South Dakota, which passed a law specifically to give the Supreme Court a chance to revisit the Quill decision, told the justices that they need to overturn the old ruling and give back to states and local governments the right to tax, because 26 years of inaction demonstrates Congress is unlikely to do so.

“Congress has little incentive to act here because it would be (or appear to be) authorizing new or greater tax collections from its constituents, while receiving none of the revenue in return,” South Dakota’s brief states. “And even if Congress did act, whatever compromise legislation emerged would bear the fingerprints of how the physical-presence rule changed the default and forced the States to beg or bargain for their powers back.”
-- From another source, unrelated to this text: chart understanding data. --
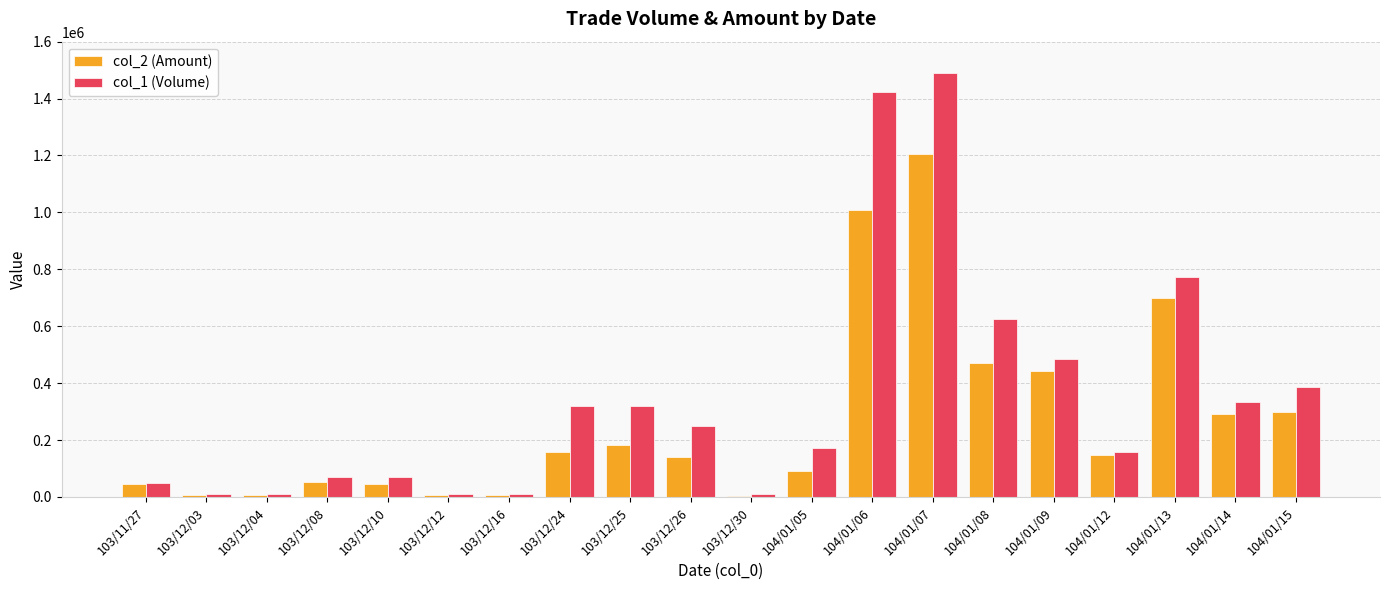

What is the spread (max minus min) of values at 104/01/06?

412030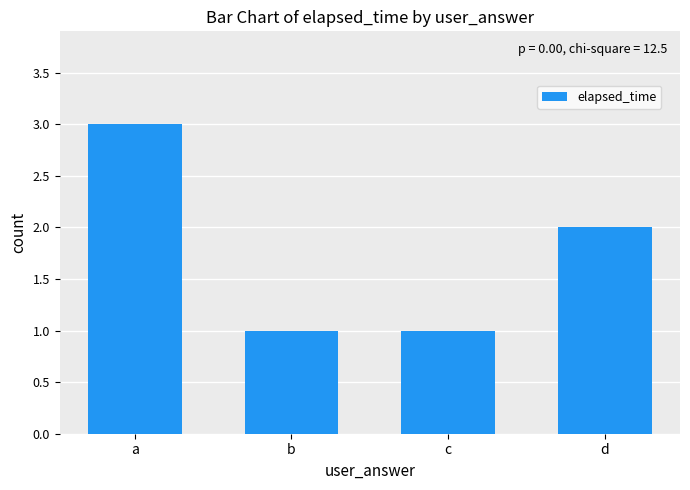

The chart shows a value of 2 at d. True or false?

True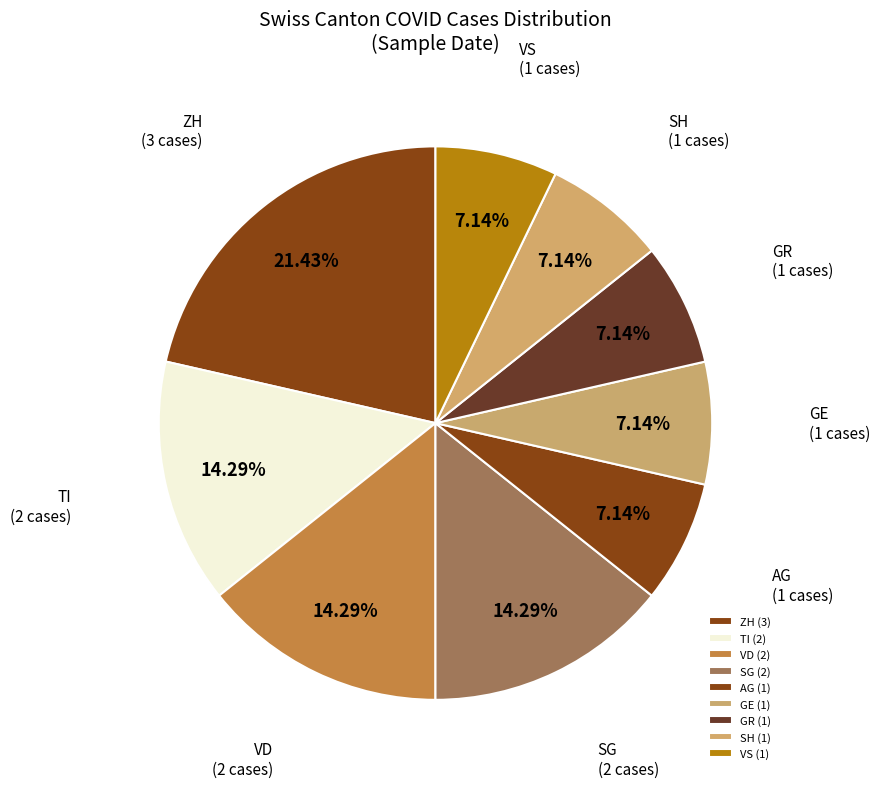

The GE slice represents 19% of the pie. True or false?

False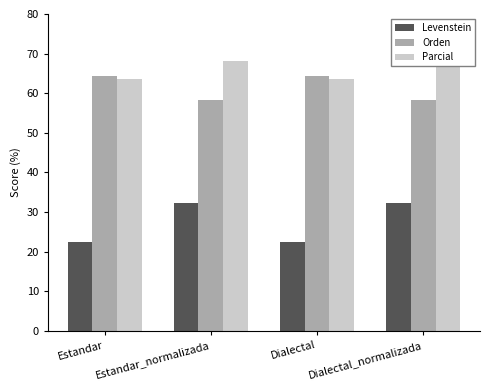

What is the total value across all series at Estandar?

150.4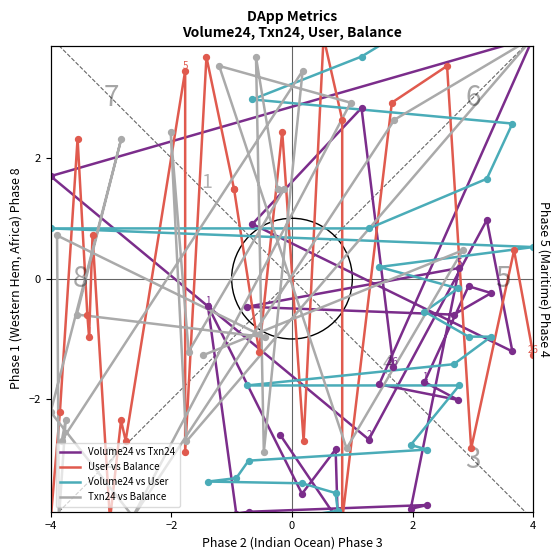

Which series has the largest total across all categories?

User vs Balance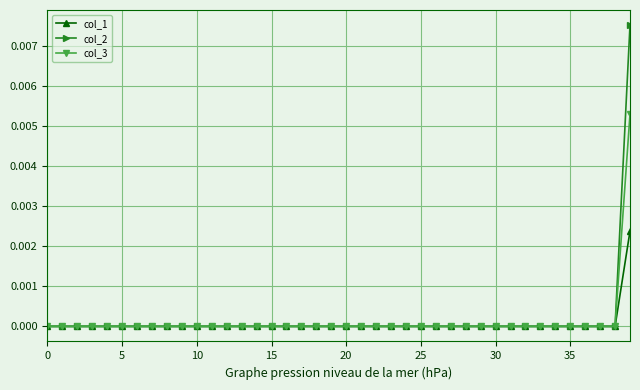

List the series in order of their overall mean, lowest first.

col_1, col_3, col_2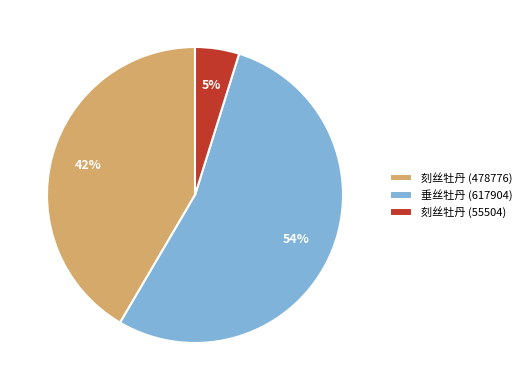

Do 刻丝牡丹 (55504) and 刻丝牡丹 (478776) together represent more than half of the pie?

No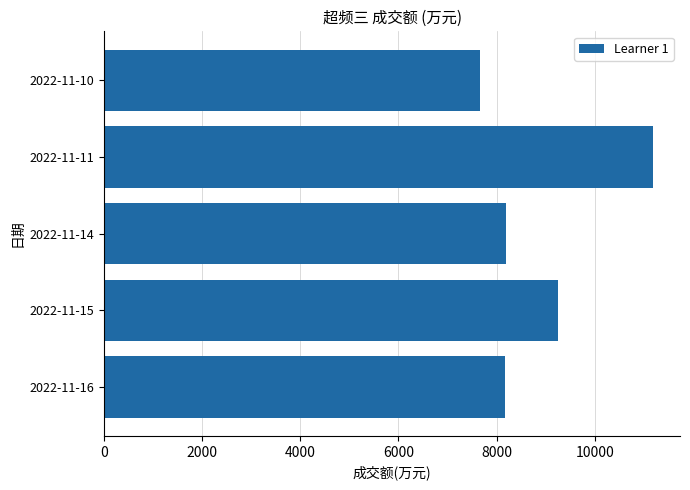

What is the change in value from 2022-11-16 to 2022-11-11?

+3009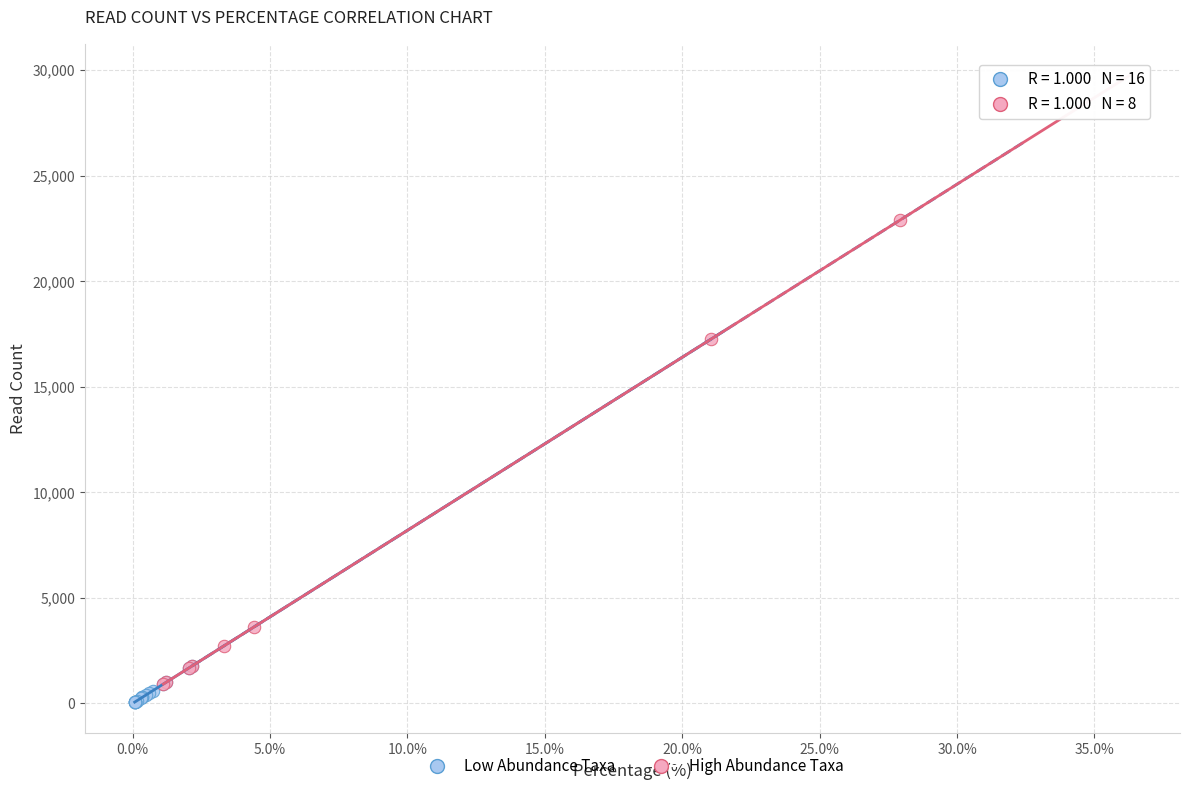

Which series contains the highest Y value?

High Abundance Taxa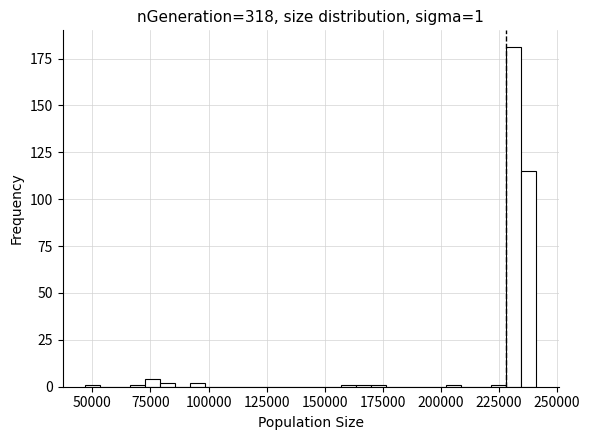

Read against the x-axis, roughly where is the centre of the tallest bar?

230000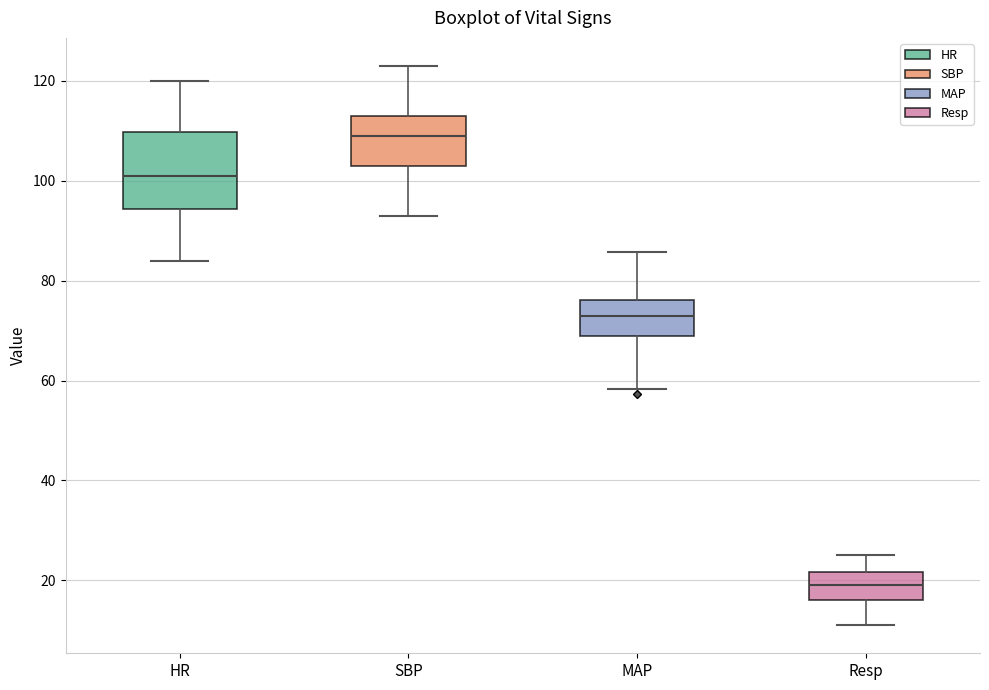

Reading left to right, read every box against the y-axis: the position of its median line, the range the box covers, and the ends of its whiskers. The values are not printed on the chart, so give them approximately, as read against the axis.

HR: median 102, box 94 to 110, whiskers 84 to 120
SBP: median 110, box 104 to 114, whiskers 94 to 124
MAP: median 74, box 68 to 76, whiskers 58 to 86
Resp: median 20, box 16 to 22, whiskers 12 to 26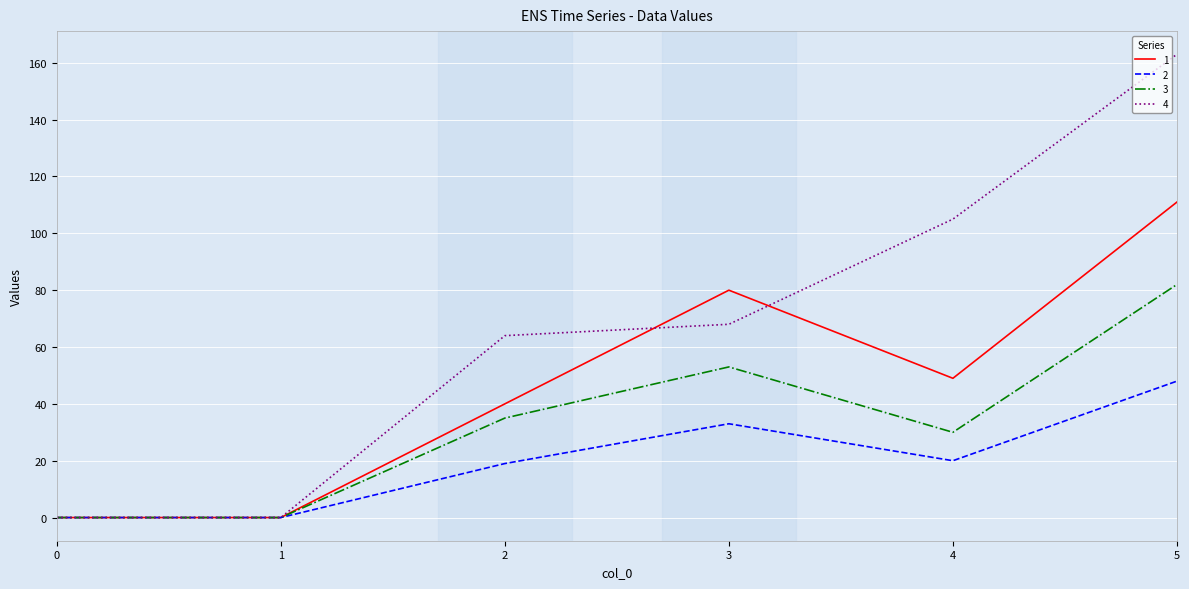

Which series has the largest range (max minus min)?

4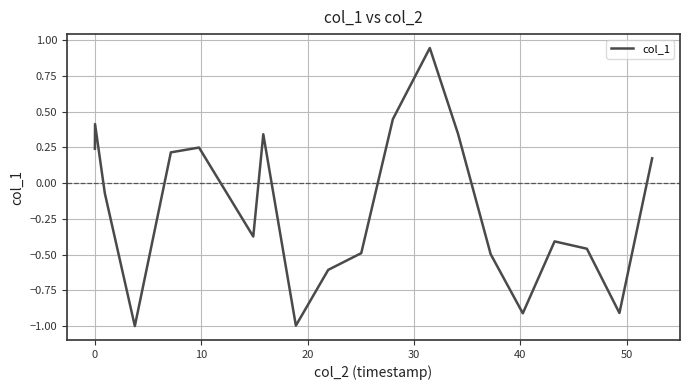

Is this an area chart (filled region under the line)?

No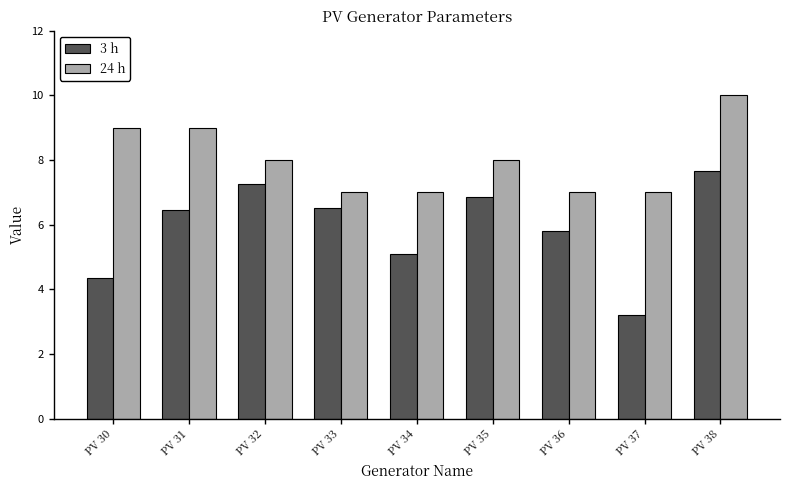

Does the chart contain stacked bars?

No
The Trump administration told the Supreme Court that a decision to overturn the Quill decision might actually enhance the chance of congressional action.

“Congress’s ability to regulate interstate commerce will be enhanced if this Court clarifies the appropriate default constitutional rule that will apply absent congressional intervention,” the government said in its brief.

And just because Congress can act, it doesn’t mean the Supreme Court shouldn’t overturn the Quill decision, the government said.

Wayfair, the company on the other side of the case, told the high court the opposite would happen: that overturning Quill would make congressional action harder because states would be protective of their newfound ability to tax.

“If Quill is overruled, the states will have no incentive to seek compromise federal legislation,” Wayfair wrote. “Freed of Commerce Clause restraint on their taxing authority, states will oppose any congressionally-mandated restrictions on their cross-border taxing power.”

Consideration

The Supreme Court and other federal judges generally start from the premise that they don’t have a legislative role and should defer to Congress, said Michael Ellement, a lawyer at Bernabei & Kabat who wrote about the justices’ troubles with congressional gridlock for The George Washington Law Review.

But justices might be tempted to uphold a law because they think Congress wouldn’t be able to fix bad consequences resulting from striking down that law, Ellement said. Or they could hesitate to strike down law on a presumption Congress can fix it, “when the reality is the political situation is not going to fix it one way or the other.”

“The court is cognizant of what Congress can and can’t do, and so you worry that is making its way into their decisions,” Ellement said.

When the Supreme Court struck down in 2013 a key enforcement formula in the Voting Rights Act for states with a history of discriminatory voting laws, Chief Justice John G. Roberts Jr. wrote in the opinion, “Congress may draft another formula.”

But Republicans have blocked legislation that would do that.

North Carolina, one of the states now free to enact laws without pre-approval from the Justice Department because of the voting rights decision, used the opportunity to pass election laws that federal courts later struck down as discriminatory.

Congressional dysfunction even became a punchline during arguments about President Barack Obama’s signature health care law in 2015, when Justice Antonin Scalia asked why Congress couldn’t act to rectify any “disastrous consequences” of a Supreme Court decision against the landmark law.

“Well, this Congress, your honor …” Solicitor General Donald B. Verrilli Jr. said, causing laughter in the courtroom. “You know, I mean, of course, theoretically of course, theoretically they could.”